No boys allowed: Hotels seek fortune with women-only zones



As hotels get ever more desperate to invent new niches to lure customers, we've have been hearing a lot about the "girlfriend getaway," vacations women take with just their girlfriends.

I confess I don't entirely get why we need the concept. Fun things to do are universal. Often, these packages include spa treatments, free cosmos, or something like that, which strikes me as more than a little sexist -- as if it's only women who like massages, and as if Carrie and Samantha would have no interest in, say, museums.

But whatever. Here's a woman-skewed concept that seems to have a place. The Naumi, a luxury hotel in Singapore, has launched a female-only wing for women guests. The concept, secured by private key-card access, reeks of boutique styling, complete with fancy Aesop skin care products, aromatherapy frills, and an entirely female staff. Since its introduction, staff says, the rooms have been at 80% occupancy, which isn't bad for a hotel, especially one charging $420 to $600 a night.

So far, the women-only zones are mostly confined to properties in Asia, Australasia and in Arab countries (such as this one in -- surprise -- Saudi Arabia), where presumably there are more women who prefer segregation for religious or privacy reasons. But the luxury execution goes way beyond simply providing a safe space. In fact, a manager at the Naumi says a big chunk of his clientele is women on shopping trips -- Singapore, a tiny city-state that is practically one big mall, is particularly attractive to the long-distance spree set. But women executives, too, not normally known for being timid, are also indulging in the new concept.
As with so many truly catchy trends, this one seems to have bubbled up from the low-budget front lines. Hostelling International has segregated by gender for years, even as independently run hostels often mingle the sexes in the same dormitories. That's a big reason why HI is favored by school groups and parents sending their little ones on their first big foreign trip.

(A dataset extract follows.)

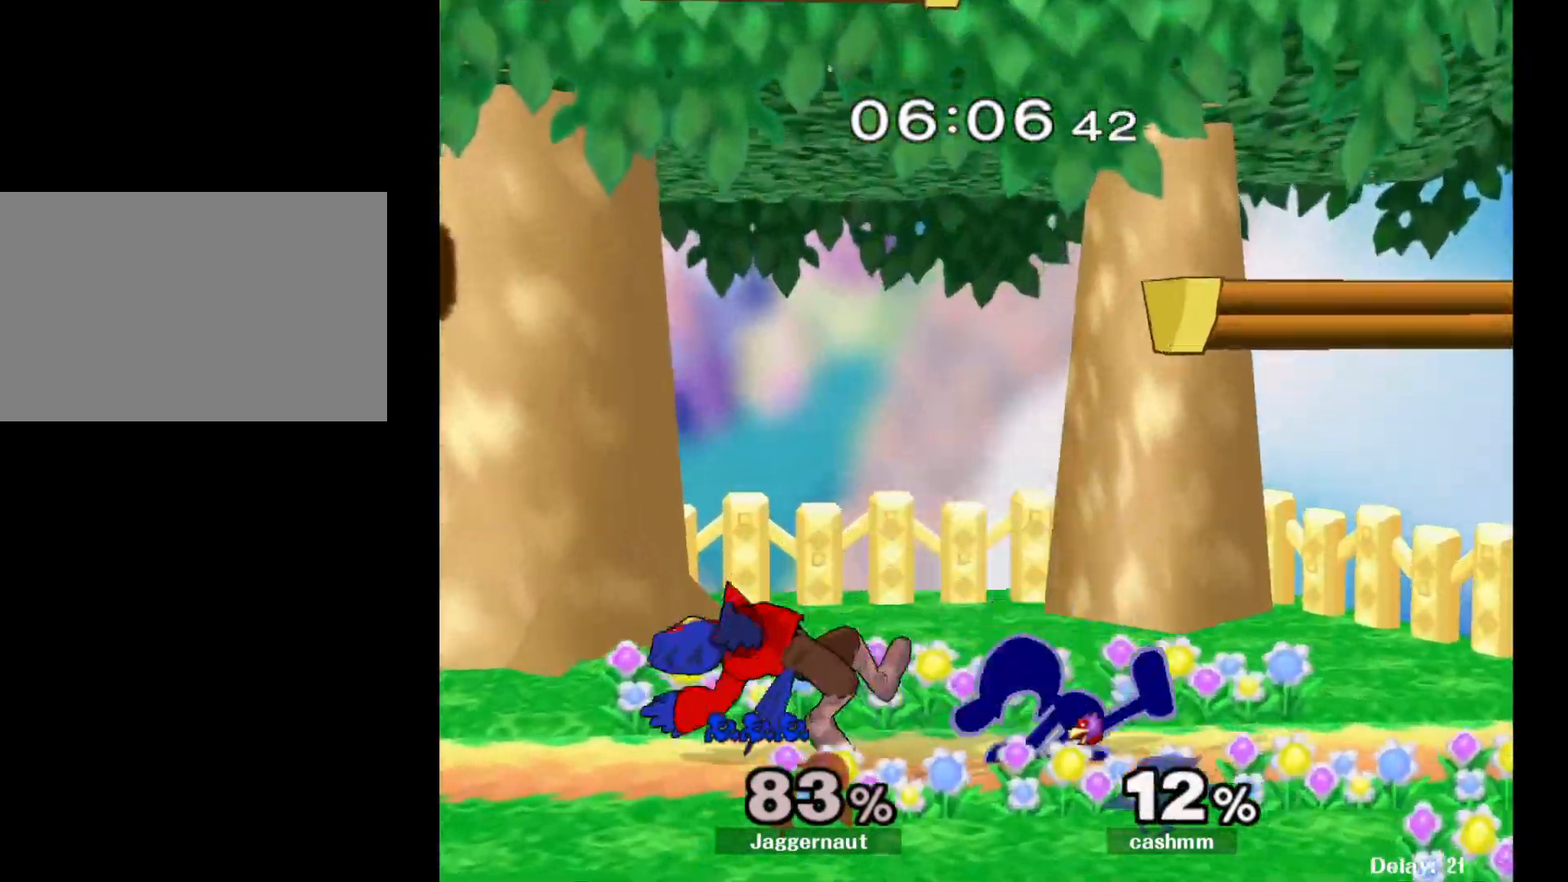
{"buttons": ["A"], "left_stick": "down", "right_stick": "center", "events": [[117, "R1", "up"], [233, "A", "down"], [317, "A", "up"], [367, "A", "down"]]}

The turning point, though, came in the early '00s when stylish Base Backpackers, a super-budget hostel chain in Australia and New Zealand, created a girls-only wing for its properties. Base was savvy enough not to simply cordon off the femme zone with a fire door. It gave the area a swishy name, Sanctuary, and without charging the girls more than the boys, gave them luxury-imitating amenities like sheets with high thread counts and fat bath towels. The result? Base mushroomed from a couple properties to a dozen today.

Would women-only areas of hotels fill up in the West, where genders are more integrated? So far, the idea isn't ruling the zeitgeist. Last year, a Marriott in Grand Rapids tried it, prompting fire truck-chasing lawyer Gloria Allred to cry discrimination. Three years ago, the Grange City Hotel in London gave it a try, but today, its website makes no mention of any specialized areas for the ladies. But who knows? Maybe it will switch back after girlfriend getaways sweep the nation. I suspect that will be a mighty long wait, though.